The oaths of fealty and allegiance tendered in the church of St. Peter riveted upon Scotland the yoke of feudal dependance; but her Church was destined to vindicate with success her ecclesiastical liberties, and to evade the claims of the English metropolitans, which a special clause in the convention of Falaise had, to all appearance, triumphantly established. The contest which embittered the whole of the reign of Alexander, seems to have slumbered in the days of David, to break out afresh in the time of his eldest grandson, Malcolm, when the papal chair was occupied by Nicolas Breakespear, under the title of Adrian IV., the only Englishman who ever rose to be the head of the Church of Rome.[417] His partiality to the land of his nativity was frequently manifested, and availing himself of the papal claim to dominion over all the islands, founded upon the imaginary Donation of Constantine, he willingly lent himself to the ambitious policy of Henry, authorising that king to conquer, and exact obedience from, the people of Ireland for the advancement of the interests of the Roman Church.[418] It is also probable that Adrian was inclined to favour the pretensions of the English metropolitans to the obedience of the Scottish bishops; for, immediately upon his death, a mission was dispatched to the next pope, A. D. 1159. and the successive appointments of the bishops of Moray and St. Andrews to the office of papal legate for Scotland guaranteed, for the time, the independence of the Scottish Church.[419]
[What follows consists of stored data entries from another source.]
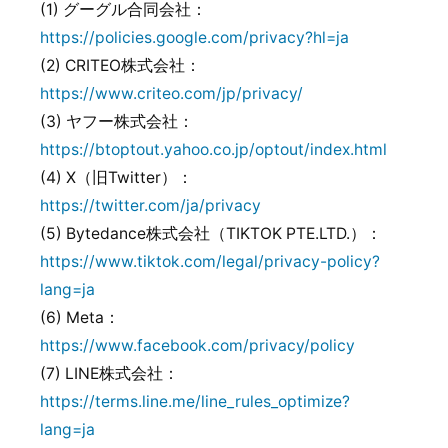
(1) グーグル合同会社：
https://policies.google.com/privacy?hl=ja
(2) CRITEO株式会社：
https://www.criteo.com/jp/privacy/
(3) ヤフー株式会社：
https://btoptout.yahoo.co.jp/optout/index.html
(4) X（旧Twitter）：
https://twitter.com/ja/privacy
(5) Bytedance株式会社（TIKTOK PTE.LTD.）：
https://www.tiktok.com/legal/privacy-policy?
lang=ja
(6) Meta：
https://www.facebook.com/privacy/policy
(7) LINE株式会社：
https://terms.line.me/line_rules_optimize?
lang=ja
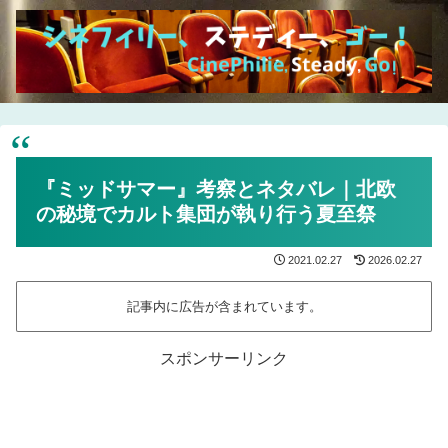
『ミッドサマー』考察とネタバレ｜北欧
の秘境でカルト集団が執り行う夏至祭
2021.02.27
2026.02.27
記事内に広告が含まれています。
スポンサーリンク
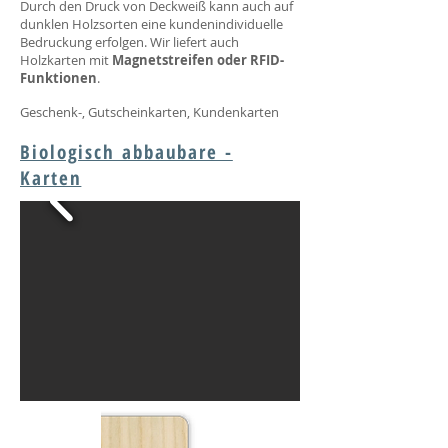
Durch den Druck von Deckweiß kann auch auf
dunklen Holzsorten eine kundenindividuelle
Bedruckung erfolgen. Wir liefert auch
Holzkarten mit
Magnetstreifen oder RFID-
Funktionen
.
Geschenk-, Gutscheinkarten, Kundenkarten
Biologisch abbaubare -
Karten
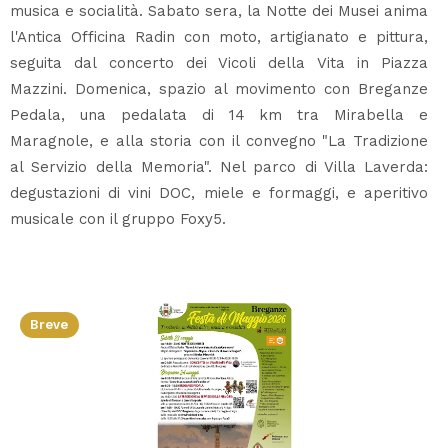
musica e socialità. Sabato sera, la Notte dei Musei anima
l'Antica Officina Radin con moto, artigianato e pittura,
seguita dal concerto dei Vicoli della Vita in Piazza
Mazzini. Domenica, spazio al movimento con Breganze
Pedala, una pedalata di 14 km tra Mirabella e
Maragnole, e alla storia con il convegno "La Tradizione
al Servizio della Memoria". Nel parco di Villa Laverda:
degustazioni di vini DOC, miele e formaggi, e aperitivo
musicale con il gruppo Foxy5.
Breve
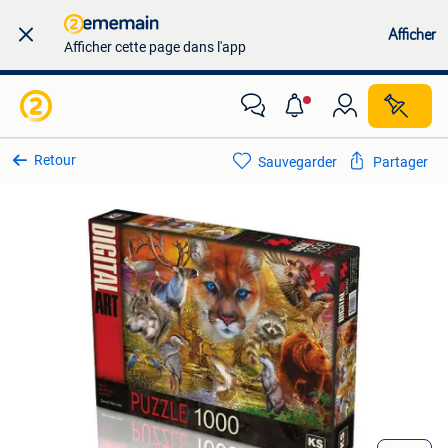
Afficher
Afficher cette page dans l'app
Retour
Sauvegarder
Partager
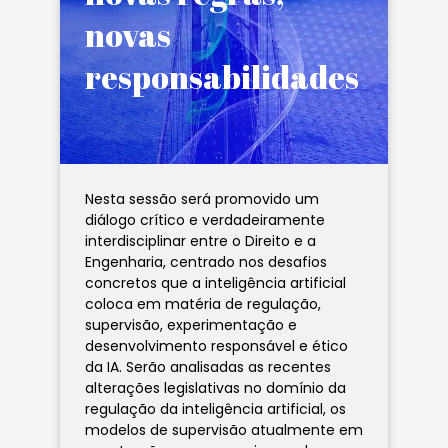
novas
responsabilidades
Nesta sessão será promovido um
diálogo crítico e verdadeiramente
interdisciplinar entre o Direito e a
Engenharia, centrado nos desafios
concretos que a inteligência artificial
coloca em matéria de regulação,
supervisão, experimentação e
desenvolvimento responsável e ético
da IA. Serão analisadas as recentes
alterações legislativas no domínio da
regulação da inteligência artificial, os
modelos de supervisão atualmente em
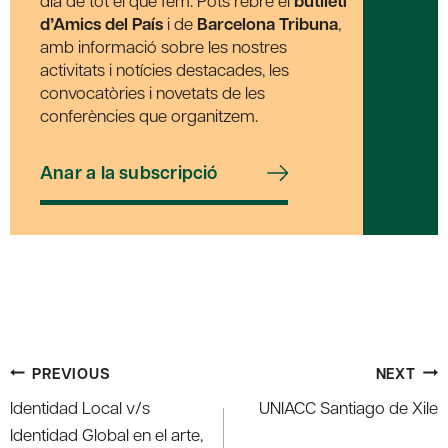
dia de tot el que fem. Pots rebre el
butlletí
d’Amics del País
i de
Barcelona Tribuna
,
amb informació sobre les nostres
activitats i notícies destacades, les
convocatòries i novetats de les
conferències que organitzem.
Anar a la subscripció
Post
PREVIOUS
NEXT
navigation
Identidad Local v/s
UNIACC Santiago de Xile
Identidad Global en el arte,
Upon the death of the bishop of St. Andrews, Roger, archbishop of York—the same prelate who was the rival and opponent of Becket—obtained the office of legate for England, A. D. 1163.and repaired to Norham towards the close of Malcolm’s reign, to summon the Scottish bishops to submit to his pretensions. Ingelram the archdeacon, and Solomon the dean of Glasgow, with Walter, prior of Kelso, were deputed to maintain the liberties of their Church; both parties appealed to Rome, and the Scots achieved a notable triumph when Ingelram was consecrated to the bishopric of Glasgow in spite of the opposition of the archbishop.[420]
The dispute again languished until the concessions recently extorted from William appeared to deal a death-blow to all the liberties of Scotland. A. D. 1176. A great council was held at Northampton in the January after the meeting at York, at which, in obedience to a summons from his suzerain, William was in attendance with the bishops, abbots, and other ecclesiastical dignitaries of his kingdom, as liege subjects of the English king; and at the conclusion of the council the Scottish clergy were commanded, upon their allegiance, and in virtue of the oath which they had already sworn, to acknowledge their dependance upon the English Church. They denied that any such submission was due; and in reply to the assertion of the archbishop of York that the bishops of Glasgow and Galloway were rightfully his suffragans, Jocelyn of Glasgow, the spokesman of the Scottish party, affirmed that his see was “the daughter of Rome,” and consequently independent of all other authority.[421]
But the cause of the Scottish bishops was best served by the disputes of the English metropolitans, as the archbishop of Canterbury opposed the pretensions of his own see to the rival claims of York; and Henry, foreseeing that he would be called upon to decide between the archbishops, and dreading the very idea of another collision with a churchman, hastily dismissed the Scottish clergy without exacting from them any admission of canonical dependance upon either see.[422] Upon their return to Scotland a deputation immediately set out for Rome,[423] and in the course of the same year an injunction was obtained from the pope forbidding the archbishop of York to press his claims except before the Roman Court:[424] and twelve years later the dispute was finally set at rest by the declaration of Pope Clement III., that the Church of Scotland was in immediate dependance upon the see of Rome.[425]